> Problem statement
Using the listing below, set down exactly the lines from the one that contains "f_number: 1.9" through the one that contains "focal_mm: 4", with no pictures.
Start of Task inputs
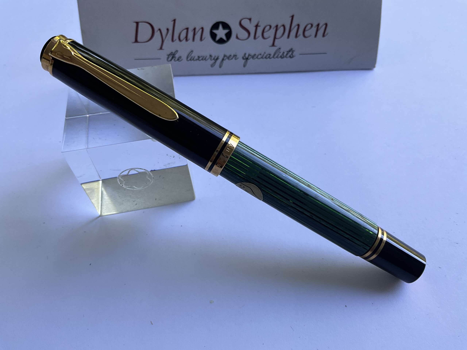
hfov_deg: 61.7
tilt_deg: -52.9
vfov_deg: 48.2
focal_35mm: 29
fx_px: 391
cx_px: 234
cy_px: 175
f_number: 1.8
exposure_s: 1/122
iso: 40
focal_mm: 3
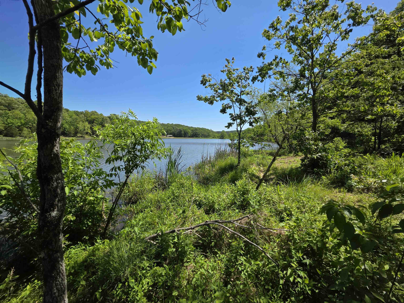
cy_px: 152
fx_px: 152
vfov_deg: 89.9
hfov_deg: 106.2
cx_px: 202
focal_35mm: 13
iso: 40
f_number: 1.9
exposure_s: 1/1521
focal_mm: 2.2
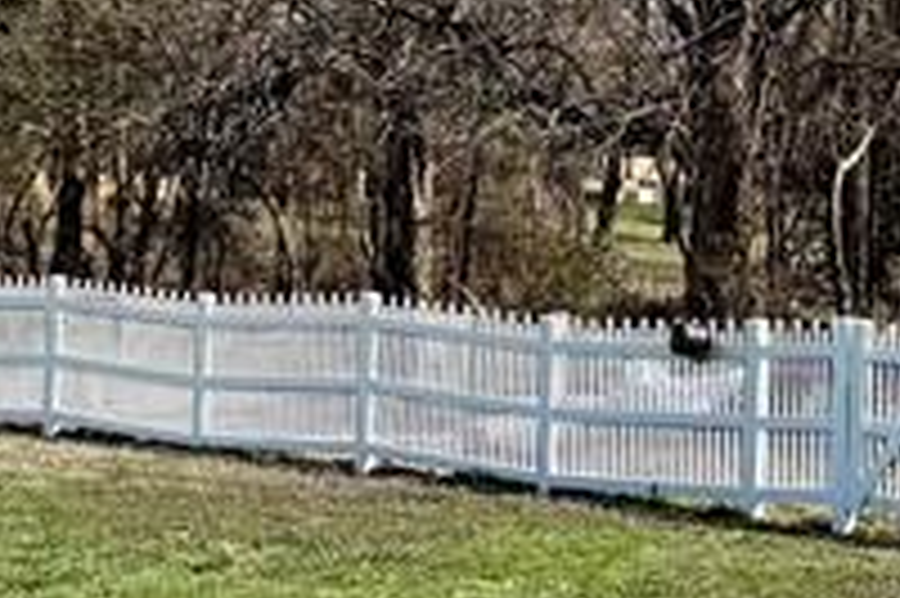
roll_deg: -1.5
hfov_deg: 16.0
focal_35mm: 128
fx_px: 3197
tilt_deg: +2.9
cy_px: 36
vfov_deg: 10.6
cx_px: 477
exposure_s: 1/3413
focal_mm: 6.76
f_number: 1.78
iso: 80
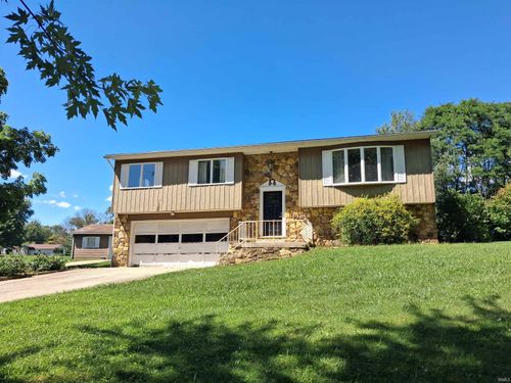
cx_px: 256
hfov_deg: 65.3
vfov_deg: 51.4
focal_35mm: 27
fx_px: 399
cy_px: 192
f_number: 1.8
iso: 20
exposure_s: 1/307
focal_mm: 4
End of Task inputs
Start of Task inputs
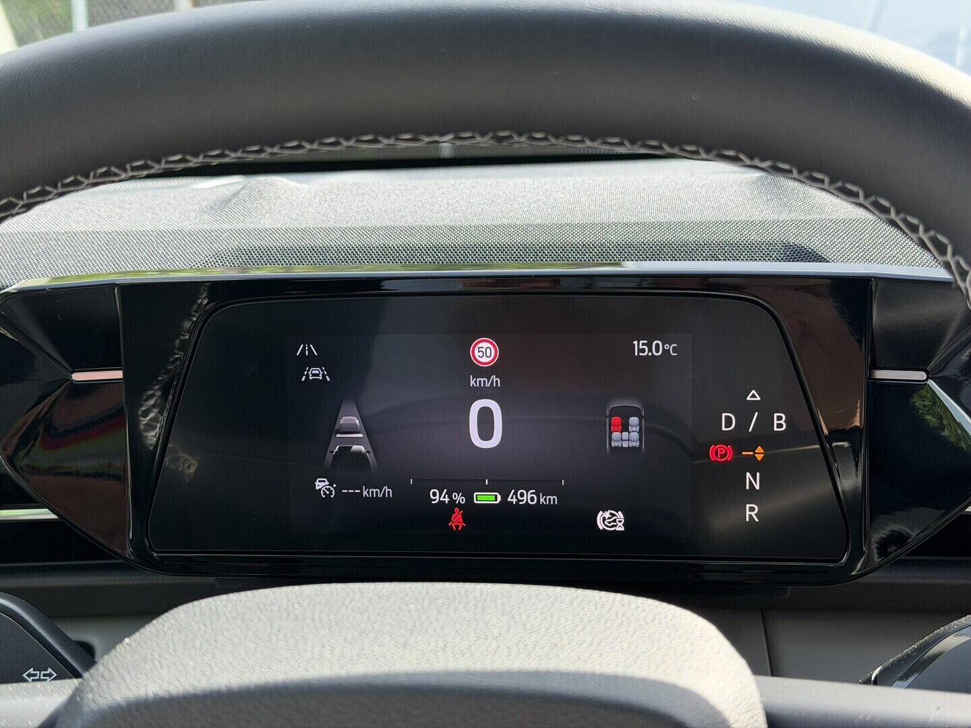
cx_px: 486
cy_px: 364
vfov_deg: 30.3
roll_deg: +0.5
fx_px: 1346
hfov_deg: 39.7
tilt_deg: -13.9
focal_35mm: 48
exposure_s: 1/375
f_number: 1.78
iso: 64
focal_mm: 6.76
End of Task inputs
Start of Task inputs
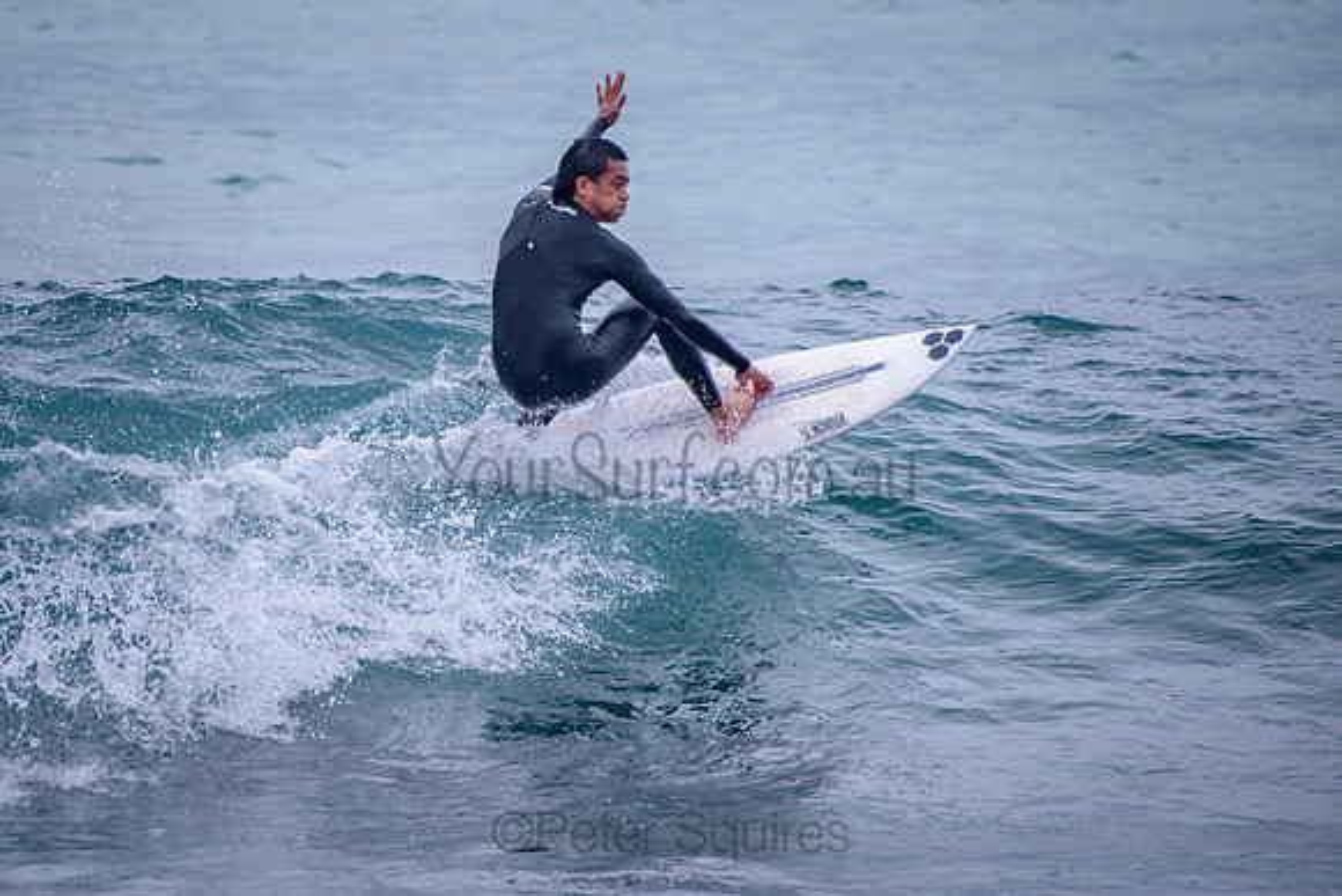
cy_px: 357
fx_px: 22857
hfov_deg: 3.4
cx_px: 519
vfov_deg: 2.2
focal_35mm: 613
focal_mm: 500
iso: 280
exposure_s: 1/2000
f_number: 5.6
End of Task inputs
> Solution for this problem
f_number: 1.9
exposure_s: 1/1521
focal_mm: 2.2
roll_deg: -1.5
hfov_deg: 16.0
focal_35mm: 128
fx_px: 3197
tilt_deg: +2.9
cy_px: 36
vfov_deg: 10.6
cx_px: 477
exposure_s: 1/3413
focal_mm: 6.76
f_number: 1.78
iso: 80
cx_px: 256
hfov_deg: 65.3
vfov_deg: 51.4
focal_35mm: 27
fx_px: 399
cy_px: 192
f_number: 1.8
iso: 20
exposure_s: 1/307
focal_mm: 4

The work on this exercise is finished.